Zo d'Axa | |
---|---|
Born |
Alphonse Gallaud de la Pérouse 28 May 1864 Paris, France |
Died |
30 August 1930 (aged 66) Marseille, France |
Cause of death | Suicide |
Nationality | French |
Alphonse Gallaud de la Pérouse (28 May 1864 – 30 August 1930), better known as Zo d'Axa (French pronunciation: [zo daksa]), was a French adventurer, anti-militarist, satirist, journalist, and founder of two of the most legendary French magazines, L'EnDehors and La Feuille. A descendant of the famous French navigator Jean-François de Galaup, comte de Lapérouse, he was one of the most prominent French individualist anarchists at the turn of the 20th century.
He was a sort of Socialist condottieri, a dandy, a rake, and a natural adventurer. Ernest La Jeunesse nicknamed him the Restaurant Recruit.
D'Axa was a cavalryman but deserted to Belgium and was exiled to Italy in 1889. There he ran an ultra-Catholic newspaper and seduced the native womenfolk. According to popular myth, d'Axa during his time in Italy was hesitating between becoming an anarchist or a religious missionary when he was accused (wrongfully, he contended) of insulting the Empress of Germany, and was made an anarchist by the subsequent legal proceedings against him. He spent the next few years being pursued from one country to the next by the police, before taking advantage of the general amnesty and returning to France.

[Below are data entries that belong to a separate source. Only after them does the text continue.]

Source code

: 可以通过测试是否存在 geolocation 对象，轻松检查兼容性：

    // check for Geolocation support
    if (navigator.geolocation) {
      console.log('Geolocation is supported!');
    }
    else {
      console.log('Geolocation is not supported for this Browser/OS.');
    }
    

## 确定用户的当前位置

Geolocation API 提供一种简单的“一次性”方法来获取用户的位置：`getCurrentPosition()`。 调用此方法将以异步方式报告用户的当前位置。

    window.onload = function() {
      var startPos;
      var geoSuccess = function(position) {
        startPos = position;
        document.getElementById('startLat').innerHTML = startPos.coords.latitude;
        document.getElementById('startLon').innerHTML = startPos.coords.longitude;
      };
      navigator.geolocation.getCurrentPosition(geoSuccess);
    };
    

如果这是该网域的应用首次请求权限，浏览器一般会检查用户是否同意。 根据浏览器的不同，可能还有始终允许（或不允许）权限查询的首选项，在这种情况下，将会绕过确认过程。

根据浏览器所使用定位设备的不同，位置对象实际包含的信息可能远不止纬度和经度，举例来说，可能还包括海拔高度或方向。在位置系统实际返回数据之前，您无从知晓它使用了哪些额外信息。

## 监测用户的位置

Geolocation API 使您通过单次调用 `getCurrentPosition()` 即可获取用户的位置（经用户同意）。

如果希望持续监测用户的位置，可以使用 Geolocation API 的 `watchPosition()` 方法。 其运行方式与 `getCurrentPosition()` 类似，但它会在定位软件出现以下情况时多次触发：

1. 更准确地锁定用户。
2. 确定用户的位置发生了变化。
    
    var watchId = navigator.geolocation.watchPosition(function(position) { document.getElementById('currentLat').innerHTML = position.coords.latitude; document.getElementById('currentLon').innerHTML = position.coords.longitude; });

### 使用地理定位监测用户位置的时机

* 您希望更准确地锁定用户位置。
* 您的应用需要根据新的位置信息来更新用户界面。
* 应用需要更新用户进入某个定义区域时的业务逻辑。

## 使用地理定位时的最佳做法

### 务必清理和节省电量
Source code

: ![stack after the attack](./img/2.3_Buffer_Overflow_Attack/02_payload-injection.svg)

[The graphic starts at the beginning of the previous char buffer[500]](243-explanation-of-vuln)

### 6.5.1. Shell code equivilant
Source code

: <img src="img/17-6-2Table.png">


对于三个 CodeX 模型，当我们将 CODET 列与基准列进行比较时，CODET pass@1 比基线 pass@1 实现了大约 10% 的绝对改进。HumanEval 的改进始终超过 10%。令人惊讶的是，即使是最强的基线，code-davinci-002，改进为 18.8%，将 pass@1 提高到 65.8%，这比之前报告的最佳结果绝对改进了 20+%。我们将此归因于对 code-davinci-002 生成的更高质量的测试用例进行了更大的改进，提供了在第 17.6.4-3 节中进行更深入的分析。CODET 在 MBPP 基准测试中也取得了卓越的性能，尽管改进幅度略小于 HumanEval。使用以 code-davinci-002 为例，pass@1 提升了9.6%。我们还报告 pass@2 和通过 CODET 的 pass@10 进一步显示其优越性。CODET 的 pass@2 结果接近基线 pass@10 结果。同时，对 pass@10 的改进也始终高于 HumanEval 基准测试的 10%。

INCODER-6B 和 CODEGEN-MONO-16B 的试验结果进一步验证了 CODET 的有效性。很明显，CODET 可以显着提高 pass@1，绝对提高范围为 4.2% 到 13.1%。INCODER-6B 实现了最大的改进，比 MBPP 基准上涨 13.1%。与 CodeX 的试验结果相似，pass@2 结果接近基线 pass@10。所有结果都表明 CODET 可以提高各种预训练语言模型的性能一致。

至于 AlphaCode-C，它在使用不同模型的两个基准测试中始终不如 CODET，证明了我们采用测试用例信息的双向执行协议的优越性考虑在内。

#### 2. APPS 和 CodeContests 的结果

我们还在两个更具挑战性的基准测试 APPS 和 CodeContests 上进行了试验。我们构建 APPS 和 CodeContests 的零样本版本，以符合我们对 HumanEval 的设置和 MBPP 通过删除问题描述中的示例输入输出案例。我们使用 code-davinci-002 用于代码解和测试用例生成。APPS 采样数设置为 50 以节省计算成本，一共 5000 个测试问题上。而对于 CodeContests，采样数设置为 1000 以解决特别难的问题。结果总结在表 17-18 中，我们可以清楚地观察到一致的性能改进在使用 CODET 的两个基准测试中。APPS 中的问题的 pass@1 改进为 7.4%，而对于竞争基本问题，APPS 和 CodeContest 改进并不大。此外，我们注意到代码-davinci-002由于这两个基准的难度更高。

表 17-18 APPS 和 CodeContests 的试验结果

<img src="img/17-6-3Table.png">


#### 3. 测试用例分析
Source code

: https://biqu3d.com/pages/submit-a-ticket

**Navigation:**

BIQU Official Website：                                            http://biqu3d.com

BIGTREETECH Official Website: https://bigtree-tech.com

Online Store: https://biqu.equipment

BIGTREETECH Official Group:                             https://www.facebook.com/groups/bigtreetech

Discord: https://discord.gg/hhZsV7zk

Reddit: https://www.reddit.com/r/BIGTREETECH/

At this point, having led (in the words of historian Jules Bertaut) "a most disreputable life", and being an agitator by temperament, d'Axa gravitated towards the anarchist movement. He founded the famous anarchist newspaper L'EnDehors in May 1891 in which numerous contributors such as Jean Grave, Louise Michel, Sébastien Faure, Octave Mirbeau, Tristan Bernard and Émile Verhaeren developed libertarian ideas. D'Axa and L'EnDehors rapidly became the target of the authorities after attacks by Ravachol and d'Axa was kept in jail in Mazas Prison. After his release, he wrote numerous pamphlets and met Camille Pissarro and James Whistler in London. He was again arrested in Italy, and transferred at Sainte Pelagie (Paris), where he spent ten years before his release in 1894. He died in 1930.